Star rating: ****
Nearly 30 years on from its release on one of those old vinyl recordings - and 18 since its previous performance in Scotland - Shaun Davey's The Brendan Voyage retains its ability to transport the listener.
Indeed, written to describe in music Tim Severin's 1976 recreation of St Brendan's legendary crossing from Kerry to Newfoundland, at this remove, Davey's piece sounds extraordinarily on the money.
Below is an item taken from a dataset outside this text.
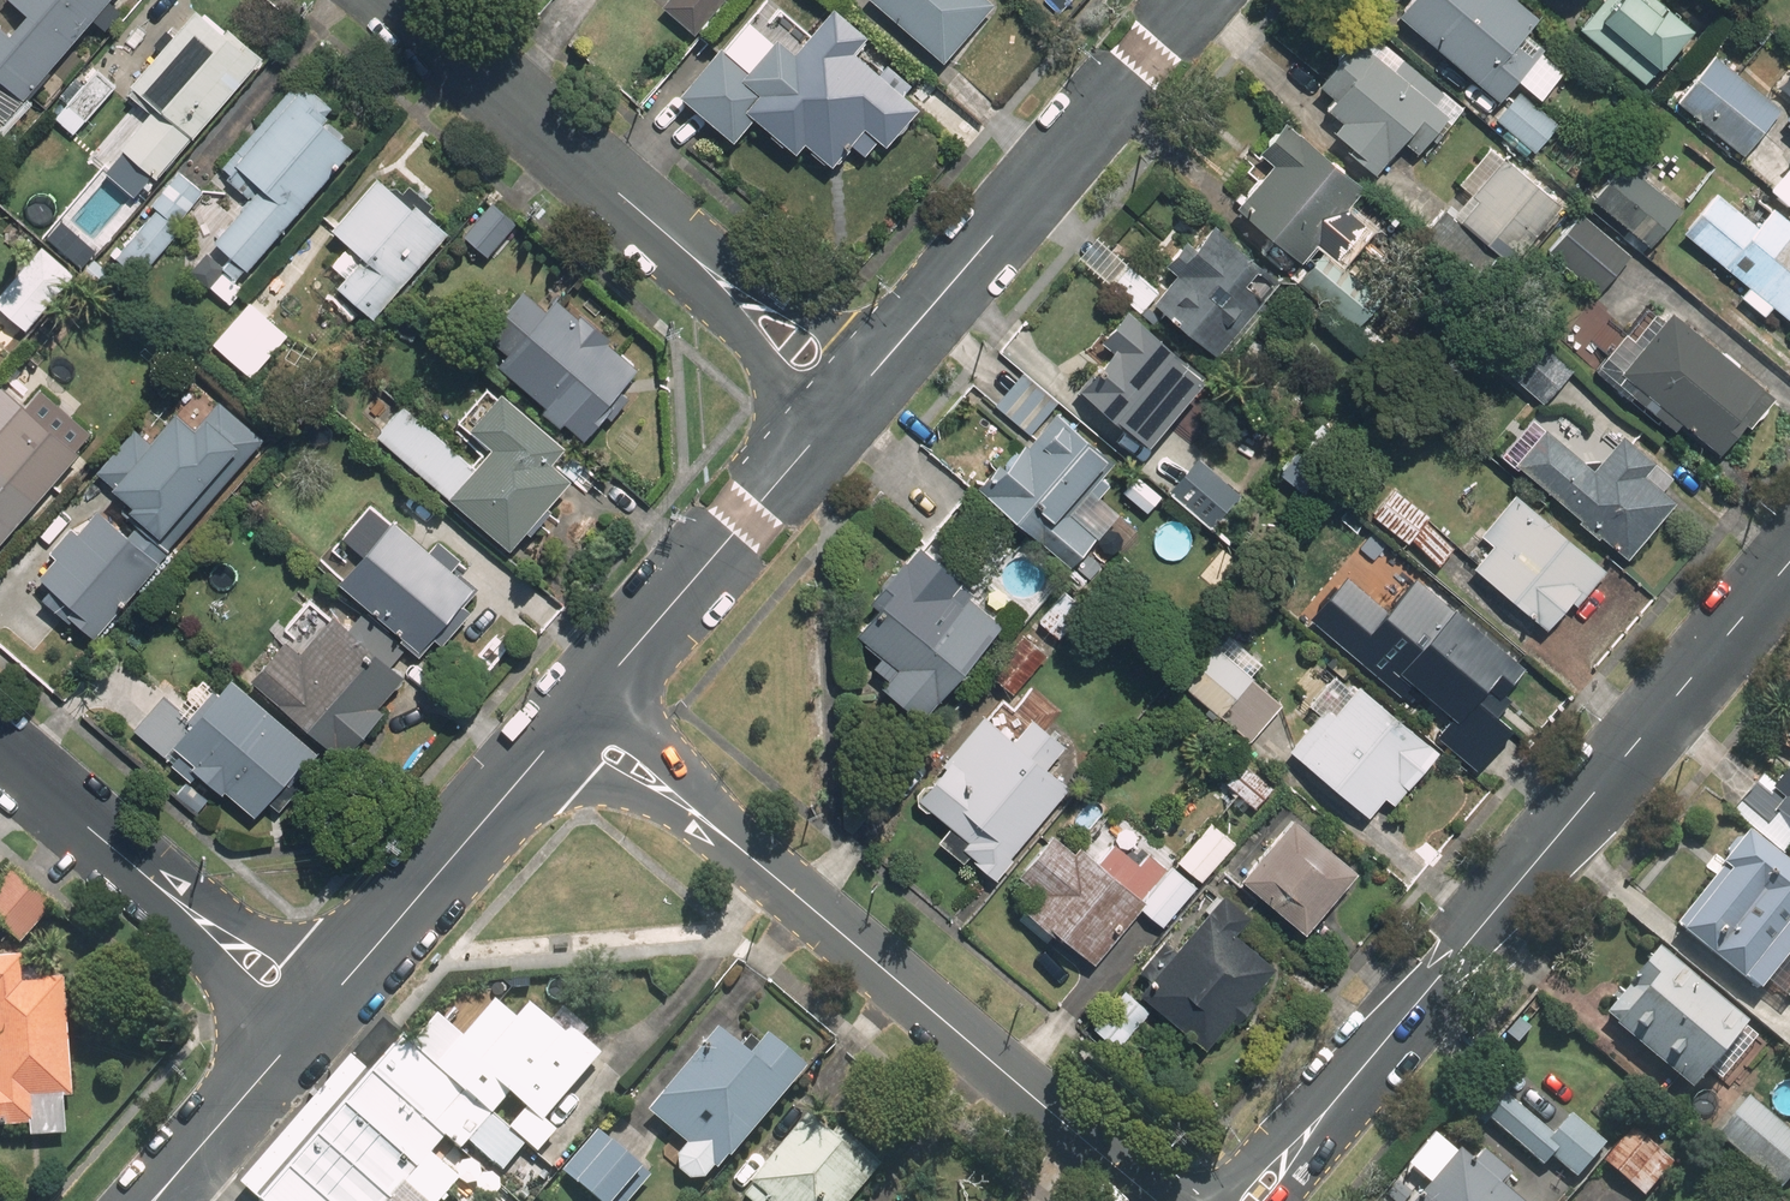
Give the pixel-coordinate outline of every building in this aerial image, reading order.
[(22,100),(108,0),(8,0),(28,17),(10,37),(0,29),(0,80),(22,100)] [(656,1),(695,37),(729,0),(657,0),(656,1)] [(945,62),(995,5),(990,0),(872,0),(945,62)] [(1517,85),(1529,94),(1549,71),(1537,61),(1515,43),(1537,16),(1517,0),(1406,0),(1394,15),(1501,104),(1517,85)] [(1660,0),(1603,0),(1578,26),(1642,87),(1694,32),(1660,0)] [(867,38),(832,9),(795,53),(775,37),(746,71),(719,48),(678,97),(733,144),(754,119),(796,155),(805,145),(832,168),(852,145),(865,156),(878,141),(886,148),(919,109),(853,54),(867,38)] [(120,151),(156,182),(261,60),(225,29),(221,34),(194,11),(127,88),(154,111),(120,151)] [(1332,141),(1380,179),(1402,150),(1418,162),(1457,112),(1358,35),(1319,86),(1333,96),(1322,110),(1344,126),(1332,141)] [(1773,113),(1716,61),(1679,100),(1739,157),(1773,113)] [(97,69),(69,101),(63,96),(50,111),(64,122),(72,112),(84,122),(117,85),(97,69)] [(248,271),(353,149),(321,122),(333,109),(299,80),(221,171),(252,197),(213,242),(248,271)] [(1520,96),(1496,123),(1535,157),(1559,130),(1520,96)] [(1288,122),(1267,148),(1275,154),(1231,208),(1307,268),(1371,188),(1288,122)] [(1491,148),(1460,183),(1480,201),(1461,222),(1509,263),(1558,206),(1491,148)] [(1625,158),(1591,199),(1652,249),(1686,208),(1625,158)] [(1767,190),(1789,210),(1789,164),(1767,190)] [(156,211),(174,225),(201,193),(178,173),(150,205),(156,211)] [(360,337),(447,236),(376,176),(329,231),(360,258),(321,304),(360,337)] [(1775,212),(1764,226),(1720,189),(1683,232),(1789,322),(1789,224),(1775,212)] [(462,238),(488,260),(519,224),(493,201),(462,238)] [(114,260),(139,281),(181,232),(174,225),(156,211),(114,260)] [(1631,255),(1582,211),(1549,246),(1598,291),(1631,255)] [(1203,225),(1151,302),(1229,355),(1281,279),(1203,225)] [(26,331),(74,275),(41,247),(0,295),(0,309),(26,331)] [(1382,296),(1326,252),(1300,285),(1356,329),(1382,296)] [(210,253),(192,275),(207,288),(226,267),(210,253)] [(112,277),(94,262),(82,277),(99,292),(112,277)] [(607,402),(638,366),(557,297),(497,366),(583,440),(612,406),(607,402)] [(250,303),(213,347),(251,380),(289,336),(250,303)] [(1123,311),(1074,386),(1159,443),(1209,368),(1123,311)] [(1771,399),(1670,312),(1619,371),(1720,458),(1771,399)] [(1097,476),(1115,456),(1027,378),(993,416),(1026,445),(983,494),(1026,533),(1041,515),(1087,555),(1123,514),(1103,495),(1110,488),(1097,476)] [(1567,382),(1503,461),(1630,565),(1695,486),(1567,382)] [(571,481),(552,464),(564,450),(500,395),(470,430),(490,447),(473,467),(446,498),(509,552),(571,481)] [(100,484),(168,542),(239,459),(172,401),(100,484)] [(76,453),(21,406),(0,430),(0,542),(76,453)] [(446,498),(473,467),(402,407),(376,439),(446,498)] [(1238,503),(1191,450),(1158,479),(1206,532),(1238,503)] [(1396,487),(1371,515),(1408,549),(1414,543),(1439,566),(1459,545),(1396,487)] [(1610,567),(1519,491),(1461,560),(1552,636),(1610,567)] [(95,640),(161,563),(98,510),(75,536),(71,532),(49,557),(54,561),(40,577),(69,602),(61,611),(95,640)] [(457,605),(473,587),(452,570),(460,561),(437,541),(429,550),(394,520),(338,585),(417,652),(429,638),(437,645),(465,612),(457,605)] [(1004,626),(911,552),(883,586),(891,593),(856,636),(882,657),(873,668),(887,679),(880,688),(924,724),(1004,626)] [(1302,555),(1274,595),(1324,631),(1352,591),(1302,555)] [(1073,582),(1038,620),(1061,642),(1097,605),(1073,582)] [(1395,664),(1463,718),(1484,692),(1504,708),(1533,671),(1445,601),(1395,664)] [(378,708),(402,679),(333,620),(302,656),(283,640),(248,680),(341,759),(382,712),(378,708)] [(1215,645),(1181,683),(1250,745),(1284,707),(1215,645)] [(229,679),(194,720),(166,697),(133,736),(191,785),(200,774),(255,821),(314,752),(229,679)] [(1358,683),(1294,759),(1375,827),(1439,750),(1358,683)] [(1013,741),(983,715),(940,766),(945,769),(915,804),(957,839),(950,847),(994,885),(1014,862),(1010,859),(1070,789),(1047,769),(1065,748),(1031,720),(1013,741)] [(1773,794),(1753,777),(1729,805),(1783,851),(1789,843),(1789,774),(1773,794)] [(1305,935),(1357,872),(1291,818),(1239,881),(1305,935)] [(1234,843),(1210,823),(1176,862),(1200,883),(1234,843)] [(1762,980),(1785,999),(1789,994),(1789,867),(1745,829),(1669,920),(1754,991),(1762,980)] [(1142,910),(1148,903),(1144,900),(1142,898),(1166,869),(1149,856),(1140,866),(1115,845),(1100,863),(1081,847),(1077,852),(1055,833),(1020,875),(1042,894),(1028,910),(1096,966),(1142,910)] [(1172,867),(1144,900),(1148,903),(1142,910),(1164,928),(1198,888),(1172,867)] [(21,946),(54,910),(13,873),(0,887),(0,927),(21,946)] [(1251,917),(1225,895),(1178,951),(1163,938),(1137,968),(1152,981),(1140,995),(1205,1051),(1231,1020),(1237,1025),(1255,1004),(1249,999),(1275,968),(1236,935),(1251,917)] [(1692,1092),(1749,1021),(1655,947),(1599,1018),(1692,1092)] [(31,1128),(31,1140),(66,1138),(64,1100),(71,1100),(64,984),(42,985),(41,962),(0,965),(0,1130),(31,1128)] [(492,1117),(511,1096),(541,1122),(600,1054),(570,1028),(564,1035),(527,1003),(514,1018),(493,1000),(434,1067),(492,1117)] [(747,1055),(715,1029),(647,1110),(719,1170),(805,1068),(764,1034),(747,1055)] [(407,1043),(269,1200),(442,1200),(482,1156),(500,1172),(524,1145),(492,1117),(434,1067),(407,1043)] [(1474,1117),(1541,1169),(1550,1158),(1574,1177),(1599,1145),(1508,1074),(1474,1117)] [(1747,1092),(1712,1132),(1778,1190),(1789,1176),(1789,1130),(1747,1092)] [(881,1167),(835,1126),(827,1135),(805,1116),(746,1181),(751,1186),(740,1197),(744,1200),(850,1200),(881,1167)] [(1673,1164),(1634,1129),(1606,1160),(1645,1195),(1673,1164)] [(649,1177),(596,1131),(561,1172),(594,1200),(628,1200),(649,1177)] [(1410,1200),(1516,1200),(1450,1150),(1410,1200)]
With Liam O'Flynn's uilleann pipes playing the role of St Brendan's coracle and the Orchestra of Scottish Opera here representing the elements, it was simply beautiful.
O'Flynn's pipes by turns once again were soulful, dextrous and regal as they wrestled with orchestral storms, emerged through dense, harmonic fog and danced over the one passage that perhaps betrays the piece's vintage - a groove that might have served as effectively in the disco era as it did bearing the piper's masterful expressiveness.
If Altan with orchestra conjured up fears of Wagnerian take-overs or sugary middle-of-the-road sentiment, it needn't have. If anything, the long-running standard bearers of Irish folk group dynamics dominated the sound, with Fiachra Trench's orchestrations concentrating largely on finely-drawn supporting pastel shades.
The Bolero-like strings effect behind Mairead Ni Mhaonaigh's crystal-clear singing of her dad's Gleanntain Ghlas Ghaoth Dobhair added just the right touch and the pacing of Cathal McConnell's The Sunset from whistle and bodhran duo to full cast involvement was beautifully measured.
It might have been interesting to hear some longer tune sets, allowing group and orchestra to develop real momentum as the closing slip jig and reel found the two music forms in full-on fruitful synchronicity.